Nous arrivons dans le grand sud de la
Chine, là où comme bien souvent ailleurs on parle un dialecte local. Et le cantonais
a ceci de particulier que pourtant sans rien y comprendre, il est reconnaissable
entre tous à ses intonations trainantes de fin de phrase, comme une espèce de
nonchalance.
Pourtant les gens sont ici plus
actifs, plus exubérants, plus joviaux apparemment, plus directs aussi, et un
peu rudes de temps en temps. On parle plus fort qu’ailleurs, boit sans doute
plus qu’ailleurs et mange tout ce qui « nage, rampe, marche ou vole le dos
vers le ciel » (signe de fraîcheur…)
Nous sommes justement invités à diner
autour d’une spécialité locale, la soupe de dragon, tigre et phénix ! Ca
promet…
Le lieu n’est pas désagréable bien
que d’une hygiène approximative. Au milieu de la table ronde le contenu d’une sorte
de grande cocotte en terre mijote déjà en dégageant une odeur d’épices assez
prononcée.
On s’installe et commence par un
coup d’alcool à 57°, histoire de bien préparer l’estomac à la suite du
repas qui s’annonce, dirons-nous, spécial.
Une jeune femme arrive à coté de
notre table une bassine à la main. A l’intérieur un gros serpent jaune et noir,
heureusement mort. Avec une paire de ciseaux elle en débite de gros morceaux qu’elle
jette ensuite dans la cocotte ou flotte déjà d’autres morceaux d’origine
inconnue. Le dragon est parti pour une cuisson de 20 minutes.
Passée l’émotion de la découverte du dragon,
nous reprenons le fil de notre discussion sur la crise sévissant en Chine
depuis plus d’un an suite aux nouveaux cas de grippe aviaire dont les médias ne
se lassent pas de faire la « promotion », et qui contaminent l’opinion
publique au point de faire chuter drastiquement la consommation de volailles.
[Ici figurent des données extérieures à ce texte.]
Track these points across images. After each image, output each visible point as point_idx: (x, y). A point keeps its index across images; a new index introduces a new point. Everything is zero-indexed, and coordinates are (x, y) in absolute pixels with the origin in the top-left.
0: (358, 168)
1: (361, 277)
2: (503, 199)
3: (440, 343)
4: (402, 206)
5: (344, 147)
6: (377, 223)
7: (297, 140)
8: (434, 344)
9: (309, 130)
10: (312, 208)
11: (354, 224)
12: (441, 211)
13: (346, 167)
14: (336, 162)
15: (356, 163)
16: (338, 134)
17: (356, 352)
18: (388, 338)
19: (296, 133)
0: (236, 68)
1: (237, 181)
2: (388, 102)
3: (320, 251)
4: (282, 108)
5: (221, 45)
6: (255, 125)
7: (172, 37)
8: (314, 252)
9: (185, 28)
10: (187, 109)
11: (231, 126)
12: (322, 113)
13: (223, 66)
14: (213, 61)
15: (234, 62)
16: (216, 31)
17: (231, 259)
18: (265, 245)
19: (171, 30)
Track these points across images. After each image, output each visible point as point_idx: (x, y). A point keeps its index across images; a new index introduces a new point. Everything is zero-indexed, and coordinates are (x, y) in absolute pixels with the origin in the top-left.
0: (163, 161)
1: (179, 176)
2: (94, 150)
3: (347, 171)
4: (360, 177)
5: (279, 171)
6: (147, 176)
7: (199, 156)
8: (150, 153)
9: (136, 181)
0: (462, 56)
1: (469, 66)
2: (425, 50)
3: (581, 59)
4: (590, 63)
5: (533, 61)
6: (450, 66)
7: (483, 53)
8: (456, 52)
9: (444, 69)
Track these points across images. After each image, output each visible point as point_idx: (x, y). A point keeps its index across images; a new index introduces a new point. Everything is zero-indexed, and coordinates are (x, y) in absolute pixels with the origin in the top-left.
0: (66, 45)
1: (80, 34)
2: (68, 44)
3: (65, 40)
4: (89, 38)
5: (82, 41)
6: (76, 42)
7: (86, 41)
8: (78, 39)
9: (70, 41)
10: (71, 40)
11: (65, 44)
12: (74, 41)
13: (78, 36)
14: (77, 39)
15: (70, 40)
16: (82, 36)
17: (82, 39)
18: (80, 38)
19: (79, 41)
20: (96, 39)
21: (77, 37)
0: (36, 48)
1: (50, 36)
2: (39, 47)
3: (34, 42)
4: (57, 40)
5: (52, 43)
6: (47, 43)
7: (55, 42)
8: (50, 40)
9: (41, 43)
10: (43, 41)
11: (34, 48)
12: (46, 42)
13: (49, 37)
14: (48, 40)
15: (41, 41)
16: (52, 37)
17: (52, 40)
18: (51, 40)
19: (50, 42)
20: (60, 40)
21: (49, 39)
Alors on se console avec ce qui reste...
Notre hôte nous indique que la cuisson
est terminée et que nous pouvons commencer. Avant de goûter je m’étonne qu’elle
prenne autant de soin à écumer les yeux flottant sur le bouillon. Puis elle me
sert une bonne tranche de serpent.
Quand faut y aller !
Je les vois attaquer avec les doigts,
car la bête est coriace. La peau ressemble à du caoutchouc et j’avoue ne pas
arriver à la manger, seulement le peu ce chair blanche sur l’os, viande dure,
élastique et insipide. Et tout le monde rigole en me voyant faire contre
mauvaise fortune bon cœur.
Tandis que je me débats toujours avec
le premier, on me sert un deuxième morceau, puis un troisième à l’aspect très
différent, de couleur brune avec une odeur assez prononcée.
-
Try,
try, me dit l’épouse de notre client tout sourire.
-
OK,
OK, I try. Mais qu’est ce que c’est ?
Tout le monde rigole et on me ressert
un verre d’alcool. Pour y échapper j’enfourne une bouchée. Entre deux maux.
En bouche cela résiste encore,
toujours aussi élastique, mais avec un goût très prononcé. J’observe mes
coéquipiers dont la mine un peu médusée m’étonne. Peut-être les effets de l’alcool. Je n’ai pas terminé qu’un autre morceau choisi m’est imposé.
-
Tiger,
tiger meat ! s’esclaffe t’on autour de la table.
Mais au fait, de quoi s’agit-il
vraiment ? Je pose alors la question à mes collègues visiblement un peu gênés
au moment ou l’on me sert ce qui ressemble à une grosse queue de rat. Passé l’instant
d’effroi, j’insiste pour savoir ce dont il s’agit.
-
Du
tigre me redis Shuchen visiblement un peu embêté. Avant de lâcher, en fait c’est
du chat.
Grand instant de solitude et self-control
pour retenir la montée d’une irrésistible nausée en regardant la queue du chat
dans mon assiette. Et allez savoir pourquoi, je revois alors mon hôte écumer le
gras (de chat) sur le bouillon au début du repas. Beurk !
Le dragon, le tigre… Mais alors, le
phénix ? J’hésite à poser la question, essayant d’imaginer ce dont il
pourrait s’agir. Oiseau légendaire qui renait de ses cendres… Qu’on t-il bien
pu inventer. De toute façon, au point où nous en sommes ça peut difficilement
être pire.
-
Et
le phénix ?
-
Tu
ne vois pas me répond Shuchen.
-
J’imagine
un oiseau…
-
Tu
y es, et tu vas adorer. C’est du poulet.
-
C’est
tout ?
Et l’on me sert alors un pied du
volatile.
Il y a des moments où l’on
se contenterait volontiers d’une assiette de purée jambon blanc.